B. was sick, on 15th, I went directly from her room a few rods, and
attended another woman, who was not sick. Up to 20th of this month I
wore the same clothes. I now refused to attend any labor, and did
not till April 21st, when, having thoroughly cleansed myself, I
resumed my practice, and had no more puerperal fever.

"The cases were not confined to a narrow space. The two nearest were
half a mile from each other, and half that distance from my
residence. The others were from two to three miles apart, and nearly
that distance from my residence. There were no other cases in their
immediate vicinity which came to my knowledge. The general health of
all the women was pretty good, and all the labors as good as common,
except the first. This woman, in consequence of my not arriving in
season, and the child being half-born at some time before I arrived,
was very much exposed to the cold at the time of confinement, and
afterwards, being confined in a very open, cold room. Of the six
cases you perceive only one recovered.

"In the winter of 1817 two of my patients had puerperal fever, one
very badly, the other not so badly. Both recovered. One other had
swelled leg, or phlegmasia dolens, and one or two others did not
recover as well as usual.

"In the summer of 1835 another disastrous period occurred in my
practice. July 1st, I attended a lady in labor, who was afterwards
quite ill and feverish; but at the time I did not consider her case a
decided puerperal fever. On the 8th, I attended one who did well.
On the 12th, one who was seriously sick. This was also an equivocal
case, apparently arising from constipation and irritation of the
rectum. These women were ten miles apart and five from my residence.
On 15th and 20th, two who did well. On 25th, I attended another.
This was a severe labor, and followed by unequivocal puerperal fever,
or peritonitis. She recovered. August 2d and 3d, in about twenty-
four hours I attended four persons. Two of them did very well; one
was attacked with some of the common symptoms, which however subsided
in a day or two, and the other had decided puerperal fever, but
recovered. This woman resided five miles from me. Up to this time I
wore the same coat. All my other clothes had frequently been
changed. On 6th, I attended two women, one of whom was not sick at
all; but the other, Mrs. L., was afterwards taken ill. On 10th, I
attended a lady, who did very well. I had previously changed all my
clothes, and had no garment on which had been in a puerperal room.
On 12th, I was called to Mrs. S., in labor. While she was ill, I
left her to visit Mrs. L., one of the ladies who was confined on 6th.
Mrs. L. had been more unwell than usual, but I had not considered
her case anything more than common till this visit. I had on a
surtout at this visit, which, on my return to Mrs. S., I left in
another room. Mrs. S. was delivered on 13th with forceps. These
women both died of decided puerperal fever.
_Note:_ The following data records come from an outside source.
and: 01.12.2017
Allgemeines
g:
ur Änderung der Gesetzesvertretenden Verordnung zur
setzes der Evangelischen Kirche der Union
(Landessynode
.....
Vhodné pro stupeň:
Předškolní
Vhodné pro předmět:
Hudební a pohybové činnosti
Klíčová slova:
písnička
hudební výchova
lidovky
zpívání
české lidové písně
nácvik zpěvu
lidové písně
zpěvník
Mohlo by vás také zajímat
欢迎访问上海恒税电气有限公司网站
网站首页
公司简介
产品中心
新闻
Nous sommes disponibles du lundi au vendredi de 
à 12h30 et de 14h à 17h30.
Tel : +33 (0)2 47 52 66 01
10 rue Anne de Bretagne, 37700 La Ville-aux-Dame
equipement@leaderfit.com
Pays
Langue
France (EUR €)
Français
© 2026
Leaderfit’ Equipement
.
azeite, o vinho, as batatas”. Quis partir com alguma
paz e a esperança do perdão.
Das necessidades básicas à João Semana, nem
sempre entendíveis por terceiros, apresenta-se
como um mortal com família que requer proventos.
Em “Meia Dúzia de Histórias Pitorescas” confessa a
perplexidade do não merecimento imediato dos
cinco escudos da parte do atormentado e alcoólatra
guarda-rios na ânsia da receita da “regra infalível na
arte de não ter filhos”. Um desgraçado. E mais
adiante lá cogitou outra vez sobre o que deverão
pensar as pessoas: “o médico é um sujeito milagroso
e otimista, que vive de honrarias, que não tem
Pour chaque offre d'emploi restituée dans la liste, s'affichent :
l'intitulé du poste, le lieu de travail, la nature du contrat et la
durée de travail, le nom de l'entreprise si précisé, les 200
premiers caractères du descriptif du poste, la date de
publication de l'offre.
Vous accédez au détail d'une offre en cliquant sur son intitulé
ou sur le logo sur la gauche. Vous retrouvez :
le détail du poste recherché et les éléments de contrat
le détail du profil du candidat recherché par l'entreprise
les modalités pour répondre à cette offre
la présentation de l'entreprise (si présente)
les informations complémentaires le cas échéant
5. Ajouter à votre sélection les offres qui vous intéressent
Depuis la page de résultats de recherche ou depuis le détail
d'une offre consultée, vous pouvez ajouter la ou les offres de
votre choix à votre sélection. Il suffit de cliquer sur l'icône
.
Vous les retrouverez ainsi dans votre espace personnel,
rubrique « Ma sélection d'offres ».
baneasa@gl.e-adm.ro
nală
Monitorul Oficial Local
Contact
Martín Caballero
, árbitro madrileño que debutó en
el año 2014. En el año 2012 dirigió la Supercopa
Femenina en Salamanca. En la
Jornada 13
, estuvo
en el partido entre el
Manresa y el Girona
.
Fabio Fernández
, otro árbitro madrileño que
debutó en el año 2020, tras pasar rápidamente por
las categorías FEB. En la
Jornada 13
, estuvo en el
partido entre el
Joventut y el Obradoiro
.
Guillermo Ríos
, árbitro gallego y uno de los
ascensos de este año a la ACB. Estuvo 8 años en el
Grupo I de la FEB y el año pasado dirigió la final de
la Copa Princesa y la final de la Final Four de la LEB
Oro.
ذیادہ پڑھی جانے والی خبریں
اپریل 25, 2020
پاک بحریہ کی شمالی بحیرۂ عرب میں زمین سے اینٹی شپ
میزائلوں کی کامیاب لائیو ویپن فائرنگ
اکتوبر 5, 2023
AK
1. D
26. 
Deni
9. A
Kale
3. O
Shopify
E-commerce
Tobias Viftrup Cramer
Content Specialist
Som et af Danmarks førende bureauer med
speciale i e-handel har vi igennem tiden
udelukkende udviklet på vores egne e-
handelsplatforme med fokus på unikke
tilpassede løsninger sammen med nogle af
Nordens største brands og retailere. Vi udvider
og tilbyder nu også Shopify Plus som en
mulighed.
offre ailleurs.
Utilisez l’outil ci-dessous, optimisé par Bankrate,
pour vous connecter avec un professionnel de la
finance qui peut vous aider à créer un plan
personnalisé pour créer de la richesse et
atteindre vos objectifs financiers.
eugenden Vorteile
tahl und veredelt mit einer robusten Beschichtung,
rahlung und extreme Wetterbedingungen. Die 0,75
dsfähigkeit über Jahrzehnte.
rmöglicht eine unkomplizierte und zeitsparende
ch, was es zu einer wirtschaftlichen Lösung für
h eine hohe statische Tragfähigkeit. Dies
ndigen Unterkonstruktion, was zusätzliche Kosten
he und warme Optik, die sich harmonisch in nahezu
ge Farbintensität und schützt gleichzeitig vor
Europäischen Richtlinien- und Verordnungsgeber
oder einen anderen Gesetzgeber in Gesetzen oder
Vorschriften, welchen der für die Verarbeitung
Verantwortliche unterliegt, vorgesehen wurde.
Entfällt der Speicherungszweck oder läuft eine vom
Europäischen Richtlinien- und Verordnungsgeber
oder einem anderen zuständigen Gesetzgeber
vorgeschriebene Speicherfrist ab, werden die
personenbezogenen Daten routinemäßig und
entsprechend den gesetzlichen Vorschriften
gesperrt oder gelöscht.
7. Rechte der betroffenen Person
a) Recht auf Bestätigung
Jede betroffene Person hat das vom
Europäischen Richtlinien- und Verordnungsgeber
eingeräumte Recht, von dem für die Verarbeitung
"While I attended these women in their fevers, I changed my clothes,
and washed my hands in a solution of chloride of lime after each
visit. I attended seven women in labor during this period, all of
whom recovered without sickness.

"In my practice I have had several single cases of puerperal fever,
some of whom have died and some have recovered. Until the year 1830
I had no suspicion that the disease could be communicated from one
patient to another by a nurse or midwife; but I now think the
foregoing facts strongly favor that idea. I was so much convinced of
this fact, that I adopted the plan before related.

"I believe my own health was as good as usual at each of the above
periods. I have no recollections to the contrary.